* **What to produce**
Copy out, word for word, the lines of the rows below from the very first one through the line containing "class: Squamata", including both of those lines.

★ ★ ★ ★ ★

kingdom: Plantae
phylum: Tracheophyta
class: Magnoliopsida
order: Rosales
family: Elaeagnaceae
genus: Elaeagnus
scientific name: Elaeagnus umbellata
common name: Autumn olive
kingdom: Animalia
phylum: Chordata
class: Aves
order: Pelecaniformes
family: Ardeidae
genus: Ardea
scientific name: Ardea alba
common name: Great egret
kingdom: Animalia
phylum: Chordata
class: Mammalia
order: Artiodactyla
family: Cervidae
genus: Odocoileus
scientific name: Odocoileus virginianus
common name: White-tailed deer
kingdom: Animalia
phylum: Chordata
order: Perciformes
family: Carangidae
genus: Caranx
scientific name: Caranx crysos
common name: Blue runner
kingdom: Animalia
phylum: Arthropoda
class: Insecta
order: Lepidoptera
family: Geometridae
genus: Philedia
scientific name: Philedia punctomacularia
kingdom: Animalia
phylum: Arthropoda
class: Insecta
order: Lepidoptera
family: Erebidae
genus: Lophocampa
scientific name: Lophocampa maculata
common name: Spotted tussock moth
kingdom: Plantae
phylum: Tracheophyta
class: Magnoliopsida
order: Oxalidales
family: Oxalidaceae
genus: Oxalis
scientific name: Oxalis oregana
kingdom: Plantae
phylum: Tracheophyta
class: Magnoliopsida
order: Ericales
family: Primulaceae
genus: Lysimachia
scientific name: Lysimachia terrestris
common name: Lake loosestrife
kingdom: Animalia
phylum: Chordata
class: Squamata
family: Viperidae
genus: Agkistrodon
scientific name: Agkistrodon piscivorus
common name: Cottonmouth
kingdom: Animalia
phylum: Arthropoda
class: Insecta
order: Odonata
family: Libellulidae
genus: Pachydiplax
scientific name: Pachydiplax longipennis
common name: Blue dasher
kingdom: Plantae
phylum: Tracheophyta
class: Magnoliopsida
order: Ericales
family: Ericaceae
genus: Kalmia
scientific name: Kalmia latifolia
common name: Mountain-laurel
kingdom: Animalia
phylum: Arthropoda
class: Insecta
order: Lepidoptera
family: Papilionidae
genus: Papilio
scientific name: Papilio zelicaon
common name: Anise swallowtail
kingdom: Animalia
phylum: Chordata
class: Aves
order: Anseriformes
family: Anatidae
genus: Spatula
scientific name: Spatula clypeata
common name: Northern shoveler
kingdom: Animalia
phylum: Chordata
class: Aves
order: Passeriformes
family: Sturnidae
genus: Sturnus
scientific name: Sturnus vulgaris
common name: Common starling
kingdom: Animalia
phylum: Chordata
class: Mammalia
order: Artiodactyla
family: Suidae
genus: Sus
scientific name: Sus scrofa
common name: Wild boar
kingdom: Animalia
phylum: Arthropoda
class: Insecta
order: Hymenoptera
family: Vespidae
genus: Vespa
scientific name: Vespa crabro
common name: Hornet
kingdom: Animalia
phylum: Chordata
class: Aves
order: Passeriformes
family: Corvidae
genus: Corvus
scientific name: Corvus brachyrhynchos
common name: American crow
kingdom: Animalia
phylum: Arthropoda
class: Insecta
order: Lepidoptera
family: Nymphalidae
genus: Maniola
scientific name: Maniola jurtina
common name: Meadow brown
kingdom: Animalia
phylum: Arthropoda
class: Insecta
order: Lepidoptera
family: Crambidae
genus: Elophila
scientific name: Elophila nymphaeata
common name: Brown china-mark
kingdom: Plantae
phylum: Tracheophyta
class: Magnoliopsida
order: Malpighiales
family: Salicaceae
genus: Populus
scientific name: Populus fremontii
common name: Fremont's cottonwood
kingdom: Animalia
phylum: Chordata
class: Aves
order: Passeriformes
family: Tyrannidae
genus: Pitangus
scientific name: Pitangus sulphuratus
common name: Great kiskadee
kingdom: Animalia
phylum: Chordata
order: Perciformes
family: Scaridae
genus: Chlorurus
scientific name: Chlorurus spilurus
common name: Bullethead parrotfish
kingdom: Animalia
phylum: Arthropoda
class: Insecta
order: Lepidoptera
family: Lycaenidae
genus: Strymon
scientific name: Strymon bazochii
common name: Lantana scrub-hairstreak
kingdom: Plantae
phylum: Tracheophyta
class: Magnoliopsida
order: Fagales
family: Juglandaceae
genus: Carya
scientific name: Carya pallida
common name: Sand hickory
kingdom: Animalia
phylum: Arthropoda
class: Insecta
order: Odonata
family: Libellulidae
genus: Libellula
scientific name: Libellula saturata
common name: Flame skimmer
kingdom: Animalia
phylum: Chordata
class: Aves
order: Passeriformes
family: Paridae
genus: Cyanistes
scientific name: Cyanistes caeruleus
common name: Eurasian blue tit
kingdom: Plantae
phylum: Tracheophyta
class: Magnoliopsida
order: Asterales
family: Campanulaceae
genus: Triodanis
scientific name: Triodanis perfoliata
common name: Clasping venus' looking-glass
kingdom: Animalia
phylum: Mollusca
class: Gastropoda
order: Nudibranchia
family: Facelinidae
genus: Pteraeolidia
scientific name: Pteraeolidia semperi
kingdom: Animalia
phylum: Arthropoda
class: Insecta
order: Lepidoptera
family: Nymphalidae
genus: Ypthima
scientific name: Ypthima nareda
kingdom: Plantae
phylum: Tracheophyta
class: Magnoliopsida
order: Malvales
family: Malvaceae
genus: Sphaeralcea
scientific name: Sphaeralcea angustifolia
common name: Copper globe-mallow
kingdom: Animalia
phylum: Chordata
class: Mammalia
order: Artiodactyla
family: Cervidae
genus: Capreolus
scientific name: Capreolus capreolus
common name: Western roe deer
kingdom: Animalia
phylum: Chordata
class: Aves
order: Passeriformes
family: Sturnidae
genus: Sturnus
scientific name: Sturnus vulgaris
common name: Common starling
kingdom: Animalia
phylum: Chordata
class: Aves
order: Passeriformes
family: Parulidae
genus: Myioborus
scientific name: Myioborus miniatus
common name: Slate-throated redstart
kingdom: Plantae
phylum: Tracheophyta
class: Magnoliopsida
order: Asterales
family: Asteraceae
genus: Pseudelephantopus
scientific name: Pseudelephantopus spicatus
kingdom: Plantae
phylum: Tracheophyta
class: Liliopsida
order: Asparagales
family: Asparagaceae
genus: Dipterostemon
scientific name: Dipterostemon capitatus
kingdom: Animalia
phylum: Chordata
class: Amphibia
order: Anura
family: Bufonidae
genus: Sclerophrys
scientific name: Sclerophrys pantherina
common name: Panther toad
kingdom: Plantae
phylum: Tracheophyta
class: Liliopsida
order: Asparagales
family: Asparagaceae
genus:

★ ★ ★ ★ ★

* **Task response**
kingdom: Plantae
phylum: Tracheophyta
class: Magnoliopsida
order: Rosales
family: Elaeagnaceae
genus: Elaeagnus
scientific name: Elaeagnus umbellata
common name: Autumn olive
kingdom: Animalia
phylum: Chordata
class: Aves
order: Pelecaniformes
family: Ardeidae
genus: Ardea
scientific name: Ardea alba
common name: Great egret
kingdom: Animalia
phylum: Chordata
class: Mammalia
order: Artiodactyla
family: Cervidae
genus: Odocoileus
scientific name: Odocoileus virginianus
common name: White-tailed deer
kingdom: Animalia
phylum: Chordata
order: Perciformes
family: Carangidae
genus: Caranx
scientific name: Caranx crysos
common name: Blue runner
kingdom: Animalia
phylum: Arthropoda
class: Insecta
order: Lepidoptera
family: Geometridae
genus: Philedia
scientific name: Philedia punctomacularia
kingdom: Animalia
phylum: Arthropoda
class: Insecta
order: Lepidoptera
family: Erebidae
genus: Lophocampa
scientific name: Lophocampa maculata
common name: Spotted tussock moth
kingdom: Plantae
phylum: Tracheophyta
class: Magnoliopsida
order: Oxalidales
family: Oxalidaceae
genus: Oxalis
scientific name: Oxalis oregana
kingdom: Plantae
phylum: Tracheophyta
class: Magnoliopsida
order: Ericales
family: Primulaceae
genus: Lysimachia
scientific name: Lysimachia terrestris
common name: Lake loosestrife
kingdom: Animalia
phylum: Chordata
class: Squamata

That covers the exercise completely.